McGraw Hill Financial (MHFI), the parent company of S&P Dow Jones Indices, supports the New York Public Library’s Science, Industry, and Business Library (SIBL) in their Financial Literacy campaign.  MHFI’s Corporate Responsibility and Sustainability team Co-Sponsored this event with the Financial Planning Association (FPA) of New York.  More than a dozen other organizations participated with volunteers and information for attendees.  Counselors from FPA NY, Community Service Society of NY, and the Health Insurance Information and Counseling and Assistance Program were on hand to provide advice.  MHFI was asked by the organizers to provide an information session to attendees on how indexing works.

To do that, I invited Dr. David Blitzer, Chairman of our S&P DJI Index Committees, and Todd Rosenbluth, Head of ETF and Mutual Fund Evaluation at S&P Capital IQ, to collaborate and present on this topic together.  Our approach was to combine index education from S&P DJI with fund education from S&P Capital IQ to help the audience better understand some of the investment choices they might find in everyday life such as investing with funds in an Individual Retirement Account (IRA) or through a 401K plan.  Here are some of the key points that David and Todd communicated:

Dr David Blitzer, S&P DJI:

  • Historically, over any period of a year or more, about 2 out of 5 mutual funds outperform and three of five underperform their benchmark
  • Good performance does not persist for many active mutual funds – our data has shown a 40% chance of beating an S&P benchmark in 1 year, 16% for two years in a row, 6% in three consecutive years
  • Why? Index products typically have lower fees than active products – better to keep as much of your money as you can, not give it away to manager fees.

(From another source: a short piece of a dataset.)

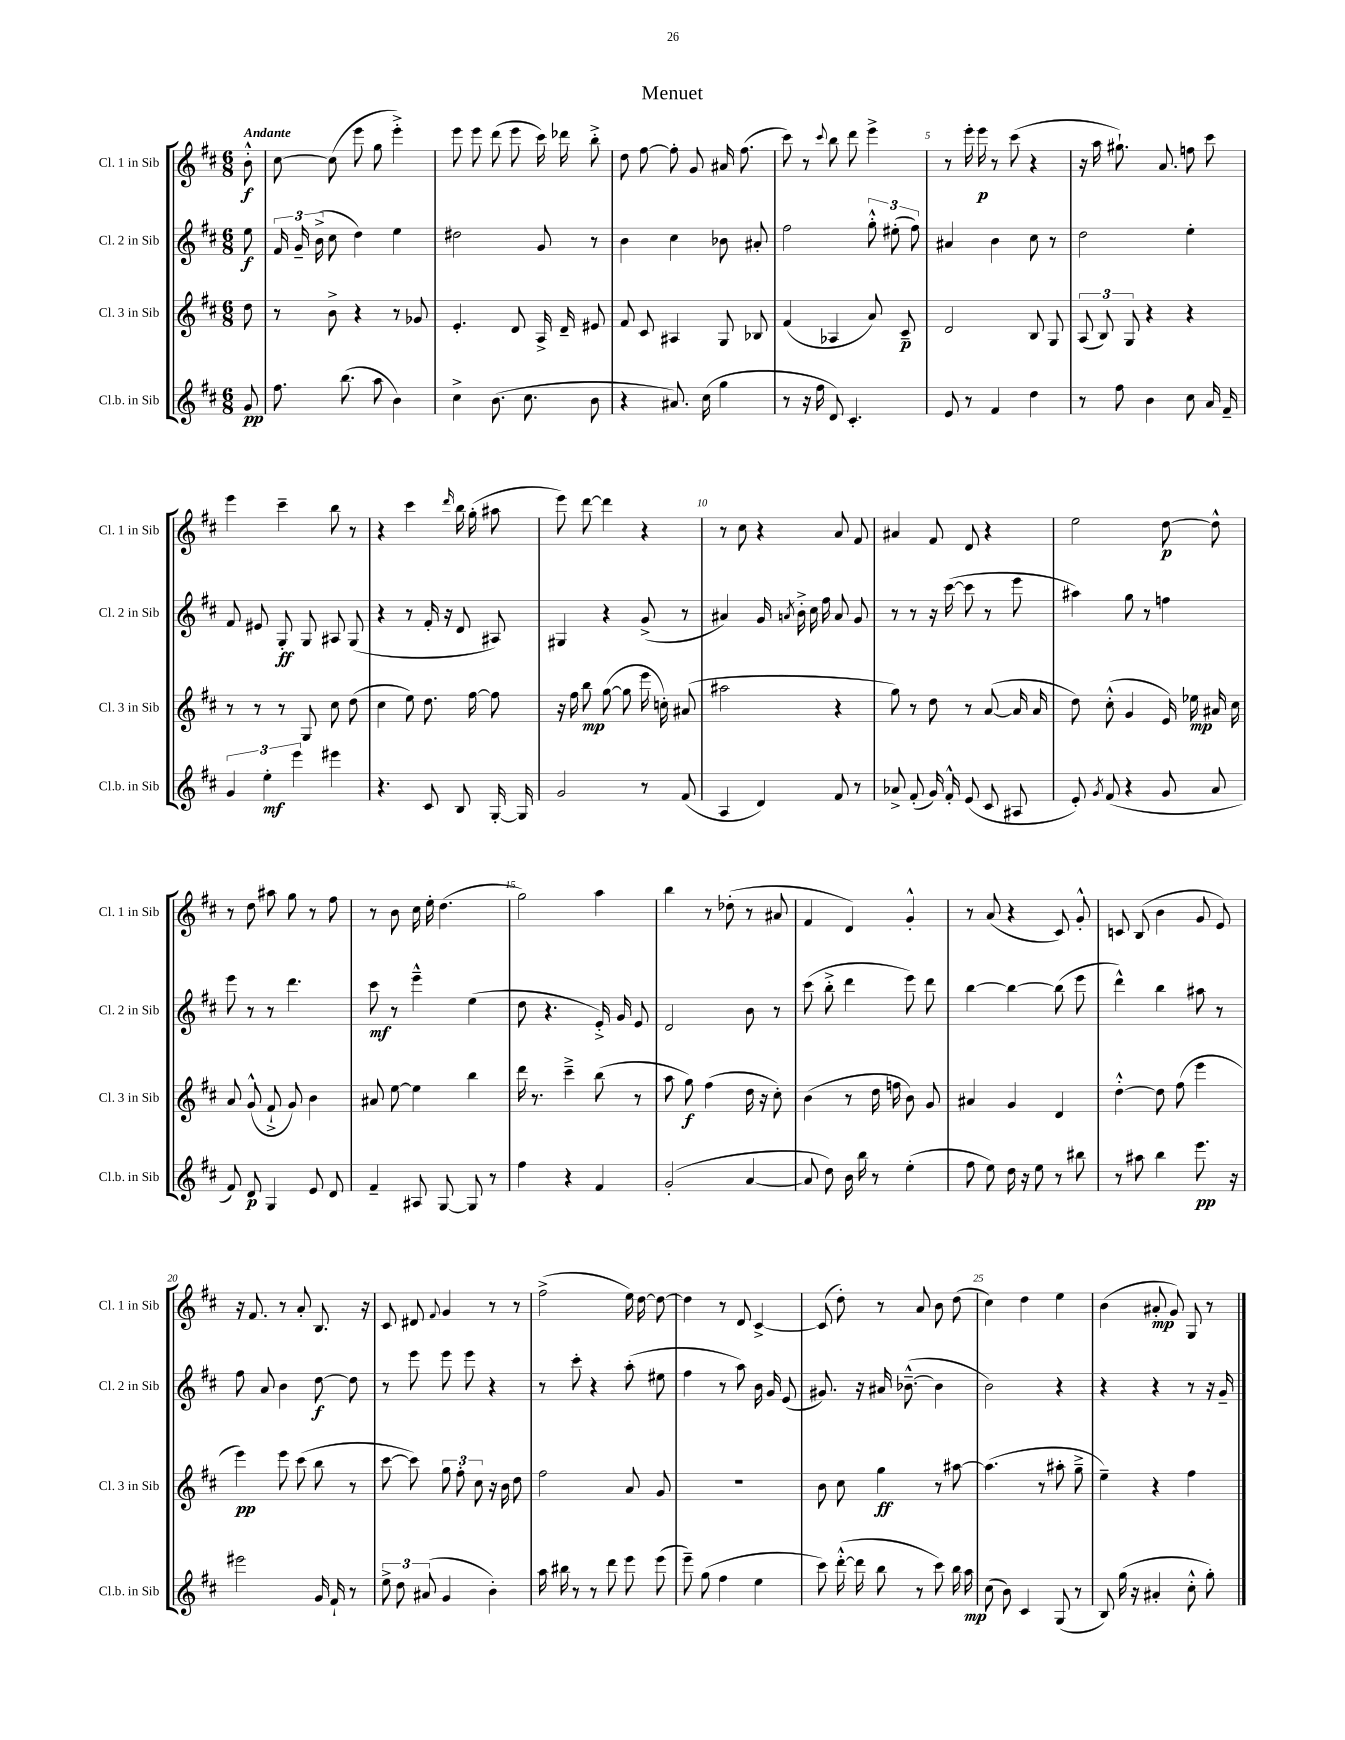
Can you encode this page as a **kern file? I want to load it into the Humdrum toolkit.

Todd Rosenbluth, S&P Capital IQ / SNL:

  • Finding actively managed funds that outperformed the S&P 500 index over the short and long term is hard. This is why investors pulled $150 billion out of active mutual funds and ETFs in the 12 months ended September 2015 and added $461 billion to passive products according to Morningstar data.
  • Those that want active management should seek out funds with a below-average expense ratio and an experienced management team, and that have generated strong returns with below average volatility.
  • If investors do their homework they may reduce the likelihood of holding a below-average fund, but it may still end up in their portfolio.